Objective, goals, strategies and measures (OGSM) is a goal setting and action plan framework used in strategic planning. It is used by organizations, departments, teams and sometimes program managers to define and track measurable goals and actions to achieve an objective. Documenting your goals, strategies and actions all on one page gives insights that can be missing with other frameworks. It defines the measures that will be followed to ensure that goals are met and helps groups work together toward common objectives, across functions, geographical distance and throughout the organization. OGSM's origins can be traced back to Japan in the 1950s, stemming from the process and strategy work developed during the occupation of Japan in the post-World War II period. It has since been adopted by many Fortune 500 companies. In particular, Procter & Gamble uses the process to align the direction of their multinational corporation around the globe.

==Purpose==
The OGSM framework forms the basis for strategic planning and execution, as well as a strong management routine that keep the plan part of the day-to-day operations. It aligns the leaders to the objective of the company, links key strategies to the financial goals, and brings visibility and accountability to the work of improving the capabilities of the company. Due to the concise format (usually one page) and simple color-coding to signal progress, OGSM allows for quick management by exception of any underperforming activity or underperforming (key) performance indicator. And finally, it is simple, robust and developed as a team.
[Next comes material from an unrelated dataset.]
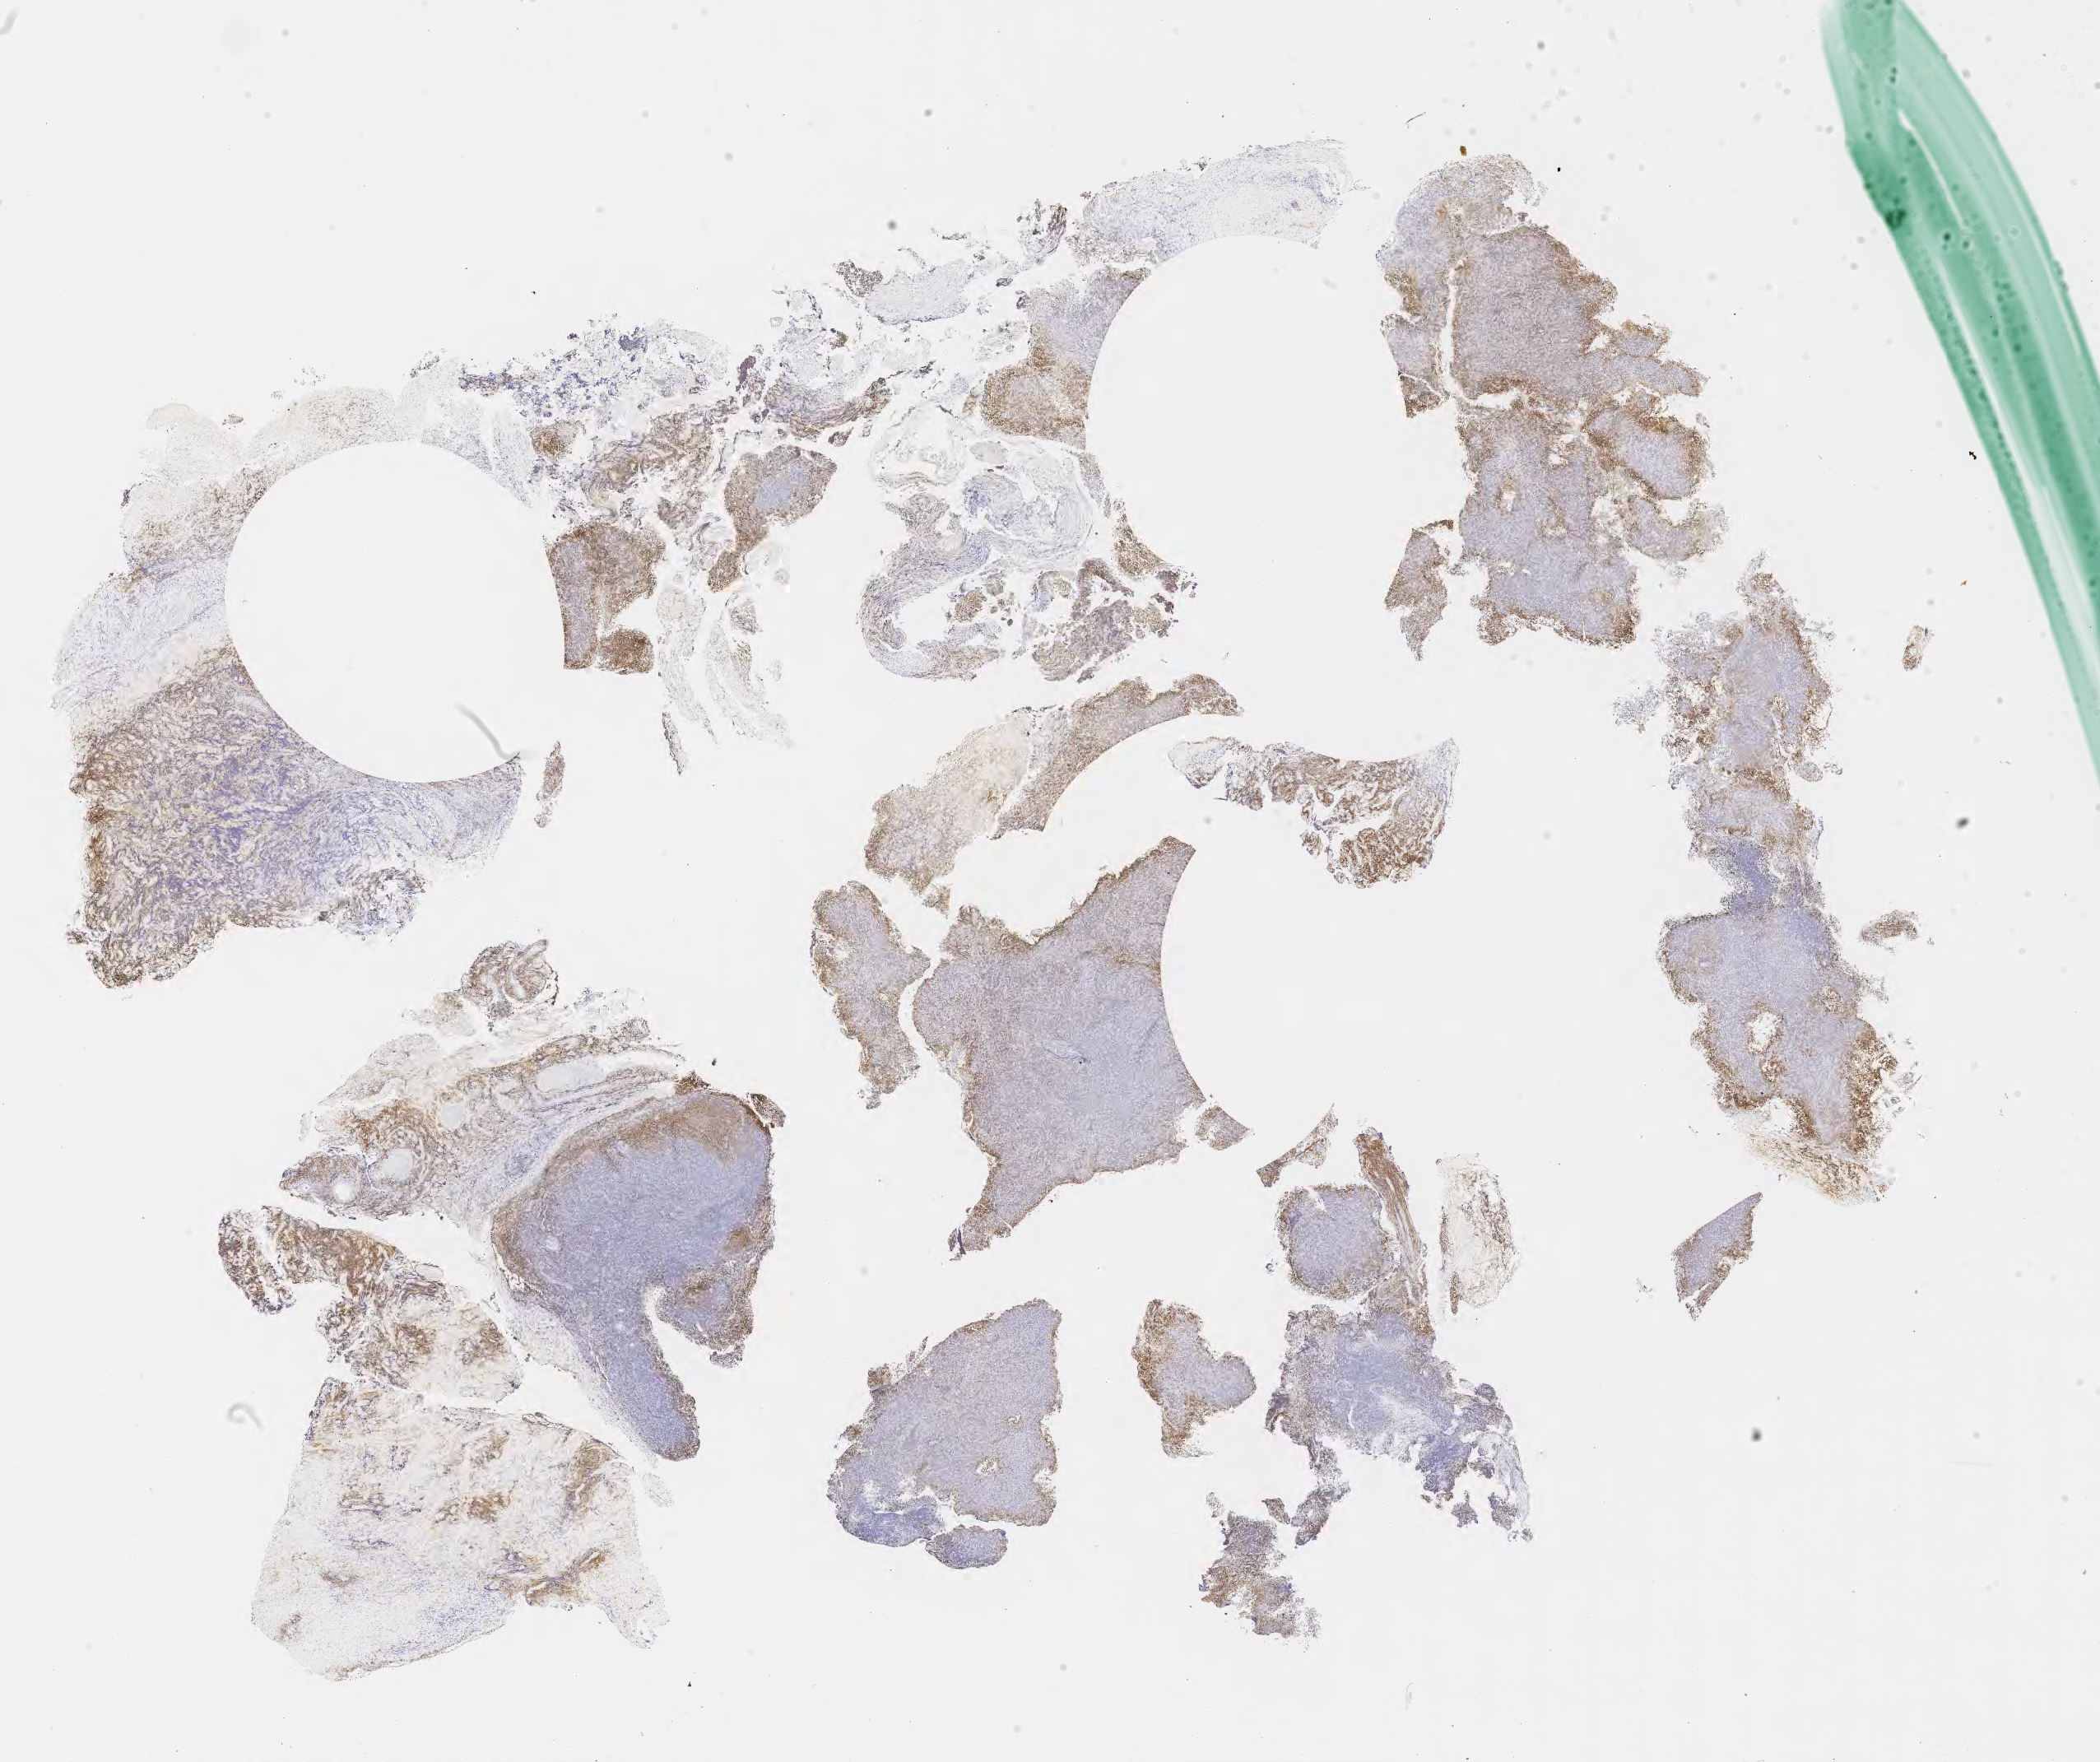
IHC for CD20, whole-slide image — whole scanned area (about 20.6 x 17.3 mm) shown as a low-resolution overview; tumor tissue; site: lymph node. Patient: male, 29 years old.
Diagnosis: Diffuse large B-cell lymphoma, NOS.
OGSM is designed to identify strategic priorities, capture market opportunities, optimize resources, enhance speed and execution, and align team members. Each component of OGSM plays a distinct role: the Objective sets a qualitative ambition, Goals are quantitative targets, Strategies are the key approaches to reach the goals, and Measures define how progress is tracked and translated in to concrete action.

==History==
Research indicates that the OGSM method was developed by Procter & Gamble, but the verifiable origins of OGSM remain unclear.

Brought from Japan to corporate America in the 1950s, the OGSM concept was used initially by car manufacturers. Today, larger corporations, including Fortune 500 companies, employ this framework to keep their workforces centered on goals and objectives. Ideally, this tool attempts to express in one page what a traditional business plan takes 50 pages to explain.

==Development in the U.S.==

The OGSM has been employed by multinational corporations around the globe, including but not limited to:

- Coca-Cola Company
- Procter & Gamble
- KPN
- Royal FloraHolland
- Reckitt Benckiser
- Honda
- Mars
- MetLife
- Triumph International

Procter & Gamble (P&G) provides an example of how these ideas translate into organizational practice. A.G. Lafley, the CEO of P&G, uses the OGSM tool (as illustrated in ) to provide a framework for organizing the discussion about goals and strategic direction. While notably implemented at fortune 500 companies, startups and SMBs also use OGSMs to create strategic alignment.